- Brontekst -
Dat komt enerzijds doordat de koopkracht niet veel is gestegen
en anderzijds doordat er meer statushouders in de bijstand zijn
gekomen. Gelukkig blijkt ook dat veel mensen de stap naar werk
kunnen zetten en zet het kabinet in op verbetering van de
koopkracht door de lasten van burgers te verlichten. Daarom ben
ik ook blij met de verwachting van het CPB dat de armoede in
2019 en 2020 weer gaat dalen.
Vraag 3
Is er direct een spoedoverleg georganiseerd op het Ministerie
van Sociale Zaken en Werkgelegenheid bij het verschijnen van de
cijfers van het CBS? Heeft u politieke ruimte om noodzakelijke
extra spoedmaatregelen te treffen? Heeft u beschikking over
extra budget voor noodzakelijke spoedmaatregelen?

- Opdracht -
Kopieer uit de brontekst het stuk tussen "Dat komt enerzijds" en "weer gaat dalen." letterlijk, met beide grenzen inbegrepen.

- Aangeleverde regels -
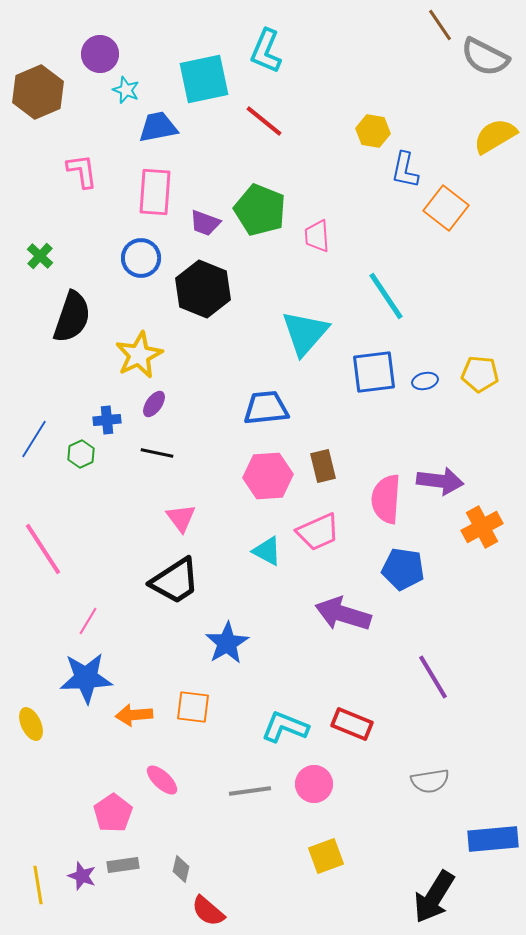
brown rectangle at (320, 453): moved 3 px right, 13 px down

...

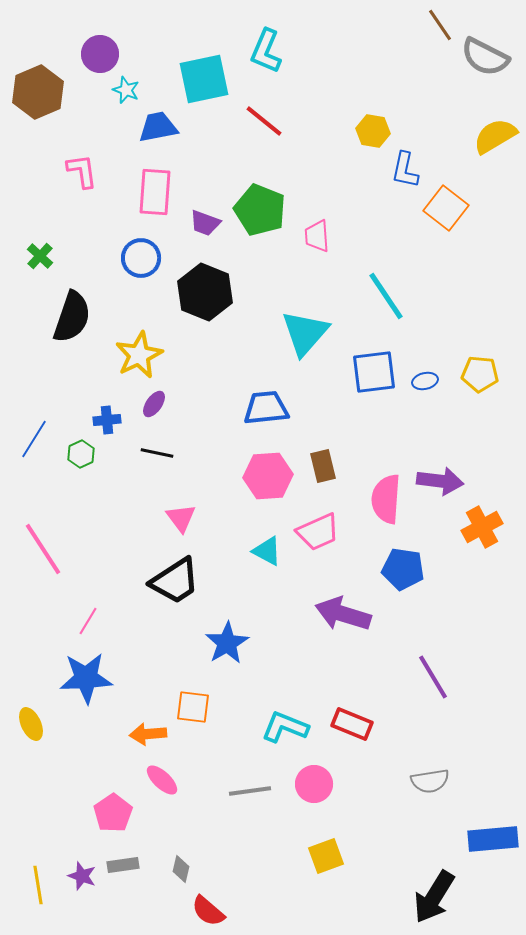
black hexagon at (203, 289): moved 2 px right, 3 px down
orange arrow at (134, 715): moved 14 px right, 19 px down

- Antwoord -
Dat komt enerzijds doordat de koopkracht niet veel is gestegen
en anderzijds doordat er meer statushouders in de bijstand zijn
gekomen. Gelukkig blijkt ook dat veel mensen de stap naar werk
kunnen zetten en zet het kabinet in op verbetering van de
koopkracht door de lasten van burgers te verlichten. Daarom ben
ik ook blij met de verwachting van het CPB dat de armoede in
2019 en 2020 weer gaat dalen.